Establish and govern canonical experiment metrics, scorecards, and reporting standards across channels, regions, and surfaces.
Define the strategy for AI-native experimentation and evaluation, including LLM eval frameworks, prompt evaluation, golden datasets, rubric design, human-in-the-loop review, LLM-as-a-judge calibration, and ongoing regression monitoring.
Build lightweight proofs of concept and small automated workflows using tools such as Python, SQL, Airflow, and Google Cloud Platform technologies to validate ideas before broader platform investment.

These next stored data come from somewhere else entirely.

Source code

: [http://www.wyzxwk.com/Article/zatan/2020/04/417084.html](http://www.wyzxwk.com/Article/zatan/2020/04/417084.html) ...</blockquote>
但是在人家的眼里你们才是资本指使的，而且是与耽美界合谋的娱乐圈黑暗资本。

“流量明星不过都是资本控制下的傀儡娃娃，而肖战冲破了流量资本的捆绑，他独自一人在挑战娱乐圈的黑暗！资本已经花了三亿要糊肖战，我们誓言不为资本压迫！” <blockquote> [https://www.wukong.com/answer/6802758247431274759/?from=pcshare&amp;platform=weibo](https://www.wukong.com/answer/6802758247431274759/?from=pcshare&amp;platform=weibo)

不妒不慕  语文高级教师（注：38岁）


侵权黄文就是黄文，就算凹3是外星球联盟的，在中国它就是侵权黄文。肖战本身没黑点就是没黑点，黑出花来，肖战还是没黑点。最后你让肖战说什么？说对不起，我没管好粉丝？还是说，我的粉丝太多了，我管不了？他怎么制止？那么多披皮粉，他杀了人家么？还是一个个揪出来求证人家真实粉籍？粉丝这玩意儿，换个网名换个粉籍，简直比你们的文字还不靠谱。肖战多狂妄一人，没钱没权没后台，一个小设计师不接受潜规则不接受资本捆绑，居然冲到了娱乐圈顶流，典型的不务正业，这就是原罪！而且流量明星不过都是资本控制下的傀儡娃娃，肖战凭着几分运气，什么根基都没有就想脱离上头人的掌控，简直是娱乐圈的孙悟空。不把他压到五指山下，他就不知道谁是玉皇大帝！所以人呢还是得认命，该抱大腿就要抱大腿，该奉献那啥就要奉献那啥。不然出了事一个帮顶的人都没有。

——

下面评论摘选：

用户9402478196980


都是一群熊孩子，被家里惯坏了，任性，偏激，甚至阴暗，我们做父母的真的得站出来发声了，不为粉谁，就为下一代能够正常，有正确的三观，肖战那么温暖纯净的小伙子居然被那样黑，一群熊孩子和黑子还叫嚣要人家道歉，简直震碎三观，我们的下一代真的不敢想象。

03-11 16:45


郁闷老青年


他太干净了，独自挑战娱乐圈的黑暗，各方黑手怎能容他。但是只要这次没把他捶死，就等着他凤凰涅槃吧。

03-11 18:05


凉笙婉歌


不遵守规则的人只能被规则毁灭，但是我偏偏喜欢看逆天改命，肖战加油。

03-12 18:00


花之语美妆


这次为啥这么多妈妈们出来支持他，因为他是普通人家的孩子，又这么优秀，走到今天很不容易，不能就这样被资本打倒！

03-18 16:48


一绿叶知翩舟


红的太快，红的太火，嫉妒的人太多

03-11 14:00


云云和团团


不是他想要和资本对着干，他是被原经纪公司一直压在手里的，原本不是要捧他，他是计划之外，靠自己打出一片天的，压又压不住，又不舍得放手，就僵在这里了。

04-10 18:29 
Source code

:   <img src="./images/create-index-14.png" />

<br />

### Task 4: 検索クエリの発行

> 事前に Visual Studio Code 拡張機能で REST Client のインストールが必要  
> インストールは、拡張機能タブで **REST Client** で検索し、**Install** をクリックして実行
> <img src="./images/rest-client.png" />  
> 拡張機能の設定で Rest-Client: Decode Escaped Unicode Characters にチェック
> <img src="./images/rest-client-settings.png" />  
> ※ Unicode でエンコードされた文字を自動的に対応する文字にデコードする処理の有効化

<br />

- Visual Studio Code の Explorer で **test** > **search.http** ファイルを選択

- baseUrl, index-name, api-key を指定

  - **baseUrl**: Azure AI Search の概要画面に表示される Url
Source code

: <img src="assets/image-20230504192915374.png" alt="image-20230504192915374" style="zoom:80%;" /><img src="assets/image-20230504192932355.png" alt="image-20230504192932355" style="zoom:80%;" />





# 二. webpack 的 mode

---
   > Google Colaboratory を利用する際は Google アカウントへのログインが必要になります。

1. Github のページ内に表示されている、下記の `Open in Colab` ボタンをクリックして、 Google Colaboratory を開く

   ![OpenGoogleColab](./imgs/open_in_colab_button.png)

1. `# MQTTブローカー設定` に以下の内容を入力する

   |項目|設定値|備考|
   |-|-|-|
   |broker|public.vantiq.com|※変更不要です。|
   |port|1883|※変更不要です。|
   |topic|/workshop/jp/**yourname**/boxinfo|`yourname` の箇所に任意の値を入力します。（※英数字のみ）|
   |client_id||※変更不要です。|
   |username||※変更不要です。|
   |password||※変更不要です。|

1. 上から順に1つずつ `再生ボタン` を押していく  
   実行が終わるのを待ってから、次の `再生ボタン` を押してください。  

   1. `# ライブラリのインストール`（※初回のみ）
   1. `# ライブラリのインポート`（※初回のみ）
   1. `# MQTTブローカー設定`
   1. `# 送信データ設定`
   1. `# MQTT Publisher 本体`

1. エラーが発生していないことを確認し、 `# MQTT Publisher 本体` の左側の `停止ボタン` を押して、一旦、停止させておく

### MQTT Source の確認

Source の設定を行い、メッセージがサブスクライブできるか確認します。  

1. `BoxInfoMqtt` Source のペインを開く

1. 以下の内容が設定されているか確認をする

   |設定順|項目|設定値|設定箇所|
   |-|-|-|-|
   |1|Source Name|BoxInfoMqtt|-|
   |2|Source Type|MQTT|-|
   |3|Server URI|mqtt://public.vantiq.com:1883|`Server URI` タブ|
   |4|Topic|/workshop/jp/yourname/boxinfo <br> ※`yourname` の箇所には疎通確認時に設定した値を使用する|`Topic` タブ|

Serve as the senior technical advisor to leaders across product, engineering, and business on experimental design, causal interpretation, metric tradeoffs, and measurement risk.

Benefits

Competitive pay
Performance-based bonus awards
Health benefits (medical, vision and dental coverage)
401(k)
Stock purchase
Company-paid life insurance
PTO (including sick leave)
Parental leave
Family care leave
Bereavement
Jury duty
Voting
Short-term disability
Long-term disability
Company discounts
Military Leave Pay
Adoption and surrogacy expense reimbursement
Live Better U (Walmart-paid education benefit program for full-time and part-time associates in Walmart and Sam's Club facilities. Programs range from high school completion to bachelor's degrees, including English Language Learning and short-form certificates. Tuition, books, and fees are completely paid for by Walmart.)